Uma das conclusões do estudo, tanto do de Haidt quanto do de Almeida, é que esses cinco valores morais guiam não só as escolhas do eleitor como também as estratégias dos políticos em busca de apoio. “Se você, agora, passar a olhar o mundo baseado nesses pilares morais, vai conseguir ver as mensagens que os políticos de direita e de esquerda mandam para os seus eleitores”, afirma Almeida. Uma constatação do estudo, por exemplo, é que quanto mas uma pessoa valoriza “autoridade e respeito”, mais ela se identifica com a direita, o que explica por, exemplo, o fato de Bolsonaro mobilizar os símbolos militares.
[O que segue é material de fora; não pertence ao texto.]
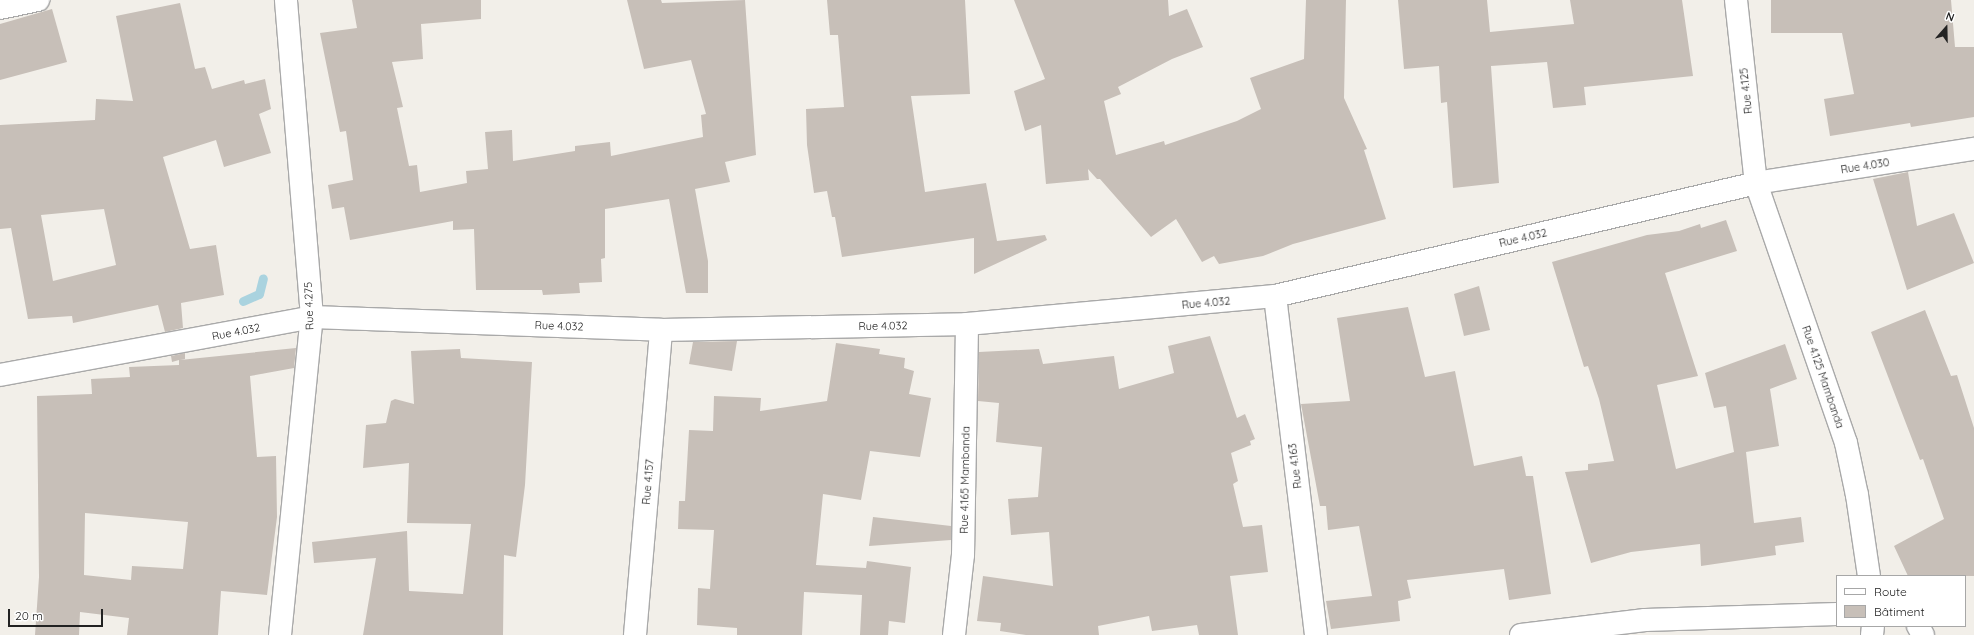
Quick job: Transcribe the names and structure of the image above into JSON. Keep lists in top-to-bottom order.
{
  "streets": {
    "street": [
      "Rue 4.125",
      "Rue 4.030",
      "Rue 4.032",
      "Rue 4.275",
      "Rue 4.125 Mambanda",
      "Rue 4.163",
      "Rue 4.165 Mambanda",
      "Rue 4.157"
    ]
  },
  "crossings": [
    ["Rue 4.125", "Rue 4.030"],
    ["Rue 4.125", "Rue 4.032"],
    ["Rue 4.125", "Rue 4.125 Mambanda"],
    ["Rue 4.030", "Rue 4.032"],
    ["Rue 4.030", "Rue 4.125 Mambanda"],
    ["Rue 4.032", "Rue 4.275"],
    ["Rue 4.032", "Rue 4.125 Mambanda"],
    ["Rue 4.032", "Rue 4.163"],
    ["Rue 4.032", "Rue 4.165 Mambanda"],
    ["Rue 4.032", "Rue 4.157"]
  ],
  "legend": ["Route", "Bâtiment"],
  "scale_bar": "20 m",
  "north": "top"
}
Ou quando o presidente lança mão da religião e suas representações em busca do eleitor que valoriza “pureza e santidade”. Já ao se valer de conceitos como pátria e nação ou de símbolos nacionais, como a bandeira, ele toca o eleitor que valoriza a “lealdade ao grupo”. Já quando a pessoa valoriza “reciprocidade e justiça”, mais simpatia ela tem pela esquerda, o que explica quando políticos como Haddad ou Boulos colocam em primeiro plano temas como direitos sociais, tratamento igualitário, inclusão e ampliação do acesso à cidadania. Assim, conclui Almeida em sua pesquisa, tanto o voto e o apoio a políticos de esquerda e de direita têm fundamentos morais, mas cada lado tem uma moralidade diferente. “Toda escolha eleitoral é também fruto de um cálculo moral, ainda que as pessoas não saibam que estão calculando”, concorda o filósofo Roberto Romano, da Universidade Estadual de Campinas (Unicamp).
Mas qual seria a diferença básica entre o eleitor de direita e o de esquerda? Ambos valorizam o chamado “capital social” (cuidar dos mais fracos, lutar por justiça e reciprocidade), que cria o necessário espírito comunitário e de solidariedade, mas o eleitor de direita também coloca no balaio o chamado “capital moral”, que inclui questões como autoridade, hierarquia, pureza e santidade e a lealdade ao grupo. “O que o eleitor de direita costuma valorizar é a ideia de capital moral. Em cima do capital social, ele imagina regras que diferenciam o certo e o errado e que todos deveriam seguir. Não precisa ser nada exagerado, mas é preciso manter as regras tradicionais do que você considera natural, ao passo que o eleitor de esquerda vai questionar tudo, vai tentar subverter, vai dizer que nada é natural, que tudo foi construído”, afirma Almeida.
A constatação do estudo aponta para uma provável encruzilhada para a esquerda na tentativa de tirar Bolsonaro da Presidência na disputa eleitoral de 2022: como atrair um eleitor, que a julgar pelo burburinho dos ringues nas redes sociais, é quase um desconhecido? “O simpatizante de Bolsonaro, de forma geral, não é fascista. Ele é apenas conservador”, afirma Almeida, que avalia que o presidente conseguiu representar aspectos morais que sempre tiveram importância para uma parcela importante da população, que não era capitalizada por ninguém e que foi sintetizada pelo bolsonarismo em um momento de extrema insatisfação da sociedade com o petismo.